Let me start by saying I did not do track and field (but maybe I should have)

Track stars understand the concept of the finish line. When you cross it, you’re done.

You actually get to fully rest.

Every day are you racing towards an imaginary finish line?

When you don’t have a realistic finish line, you are constantly in stress out mode. You’re worried you’ve left something undone. You worry you’ve not put out enough work to satisfy your boss or your job. You worry you’re just… not doing enough!

What can you realistically get done in a day?

No matter what your to-do list says, you are not obligated to do it all… and it might really stress you out to look at all of the work you have to do.

Think about all of those open tabs on your browser. You know you’ve got them.

Think about how you have 5 people’s jobs: Volunteer coordinator. Appeal letter writer. Development Officer. E-newsletter editor. Events coordinator. Database expert. Sponsorship liaison, I could go on. This is too much work for one person to do. It is, in fact, a superjob.

Superjobs create open loops and no finish line for you. You can finish that newsletter, then the major donor needs a call. Then there’s that event you’re organizing. Then there’s a board retreat to coordinate.

How much does it stress you out to have all of those open loops instead of closed loops in your thoughts?

Apparently, quite a lot.

David Allen of Getting Things Done talks about how open loops can make you so unproductive! So, how do you get out of the open loops?

Here are three ways to make a finish line for yourself, and close those open loops starting right now:

1. Write out all the things you need to do. Just put them all out there.

2. Now, look at these things.

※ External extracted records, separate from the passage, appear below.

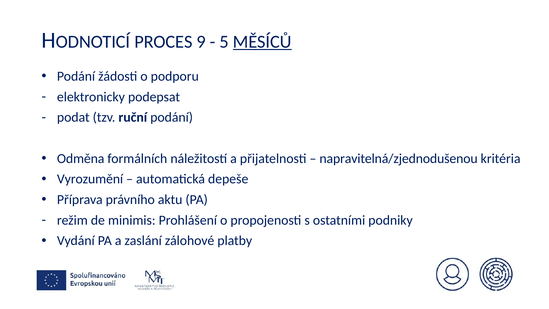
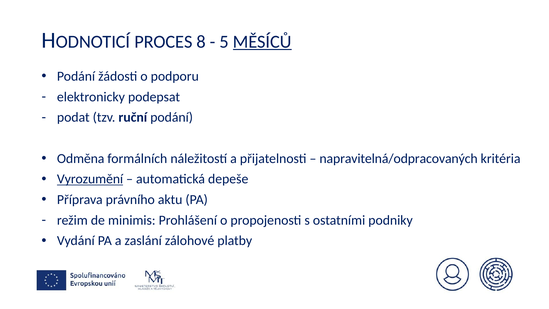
9: 9 -> 8
napravitelná/zjednodušenou: napravitelná/zjednodušenou -> napravitelná/odpracovaných
Vyrozumění underline: none -> present
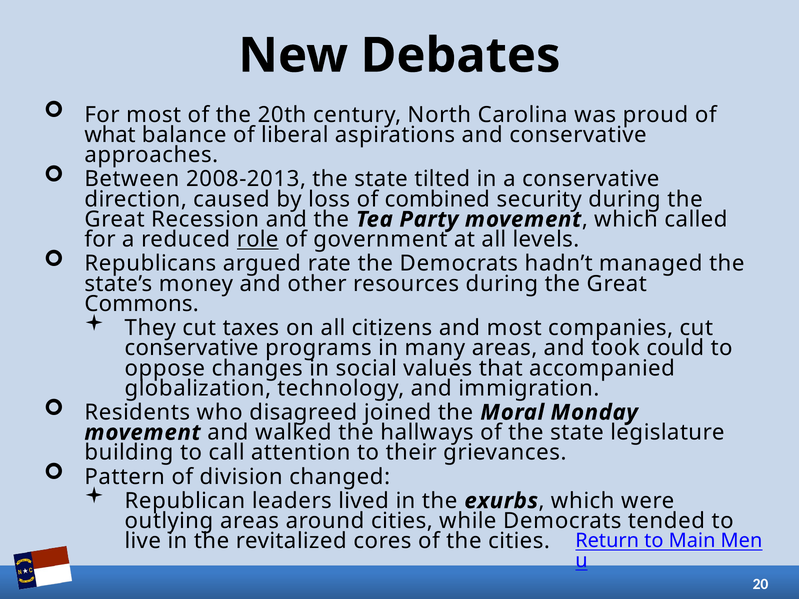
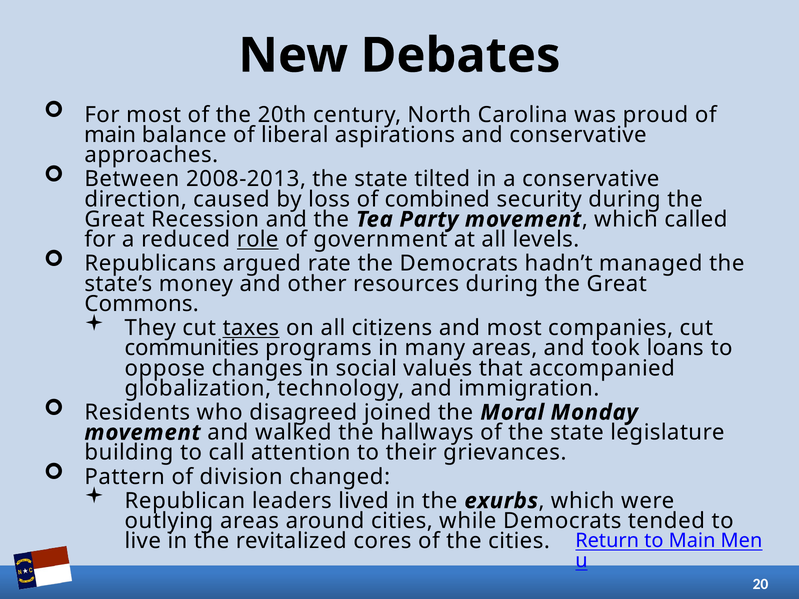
what at (110, 135): what -> main
taxes underline: none -> present
conservative at (192, 348): conservative -> communities
could: could -> loans
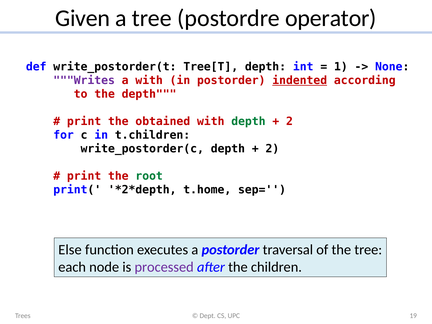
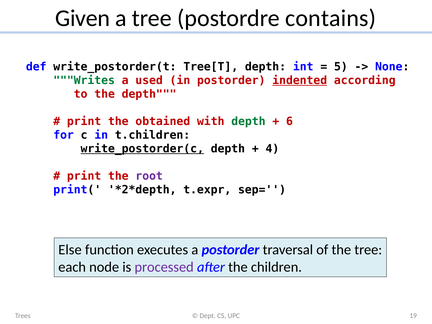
operator: operator -> contains
1: 1 -> 5
Writes colour: purple -> green
a with: with -> used
2 at (289, 121): 2 -> 6
write_postorder(c underline: none -> present
2 at (272, 149): 2 -> 4
root colour: green -> purple
t.home: t.home -> t.expr
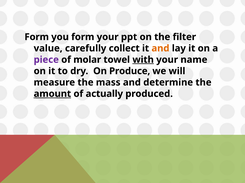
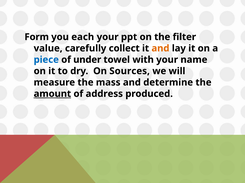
you form: form -> each
piece colour: purple -> blue
molar: molar -> under
with underline: present -> none
Produce: Produce -> Sources
actually: actually -> address
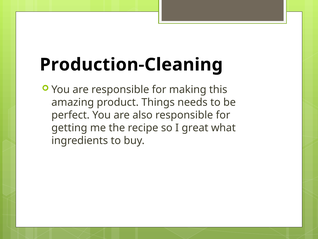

Which ones need to be done NOW, by you? Which take less than 2 minutes to actually do?

3. Which of these things can be done, safely, by someone else? Could you systematize it and give it to an intern, a program person, a volunteer, or another person in your office? Or even a virtual assistant?

Next: Identify the best time to work on bigger projects.

Look at your calendar and block out time. Say, every Thursday at 2pm-3pm, to work on your book project, or major gifts thank you calls… you name it!

Where do you put the finish line each day?

Realize that there is a limit to what your brain can actually focus on after four hours of serious working each day. So, what will you spend your precious four hours on?

If you’ve made your priority list, then you know what you’re working on, and you know how urgent it is.

Since a lot of our fundraising work is never done, here’s an example of finish lines arranged by times:

  • 9-10am: 1 hour focused on communications plan for end of year
  • 10-11am: Call donors and say thank you
  • 11-12pm: Write e-newsletter for Friday
  • 1-2pm: Research grants
  • 2-3pm: Call board members and ask for feedback on board retreat

Once you’ve done all of these things! You can rest easy knowing you’ve done all you can do for the day. Blocking out your calendar for these activities can help.

Have you ever been crushed under a demanding workload that seems to never end?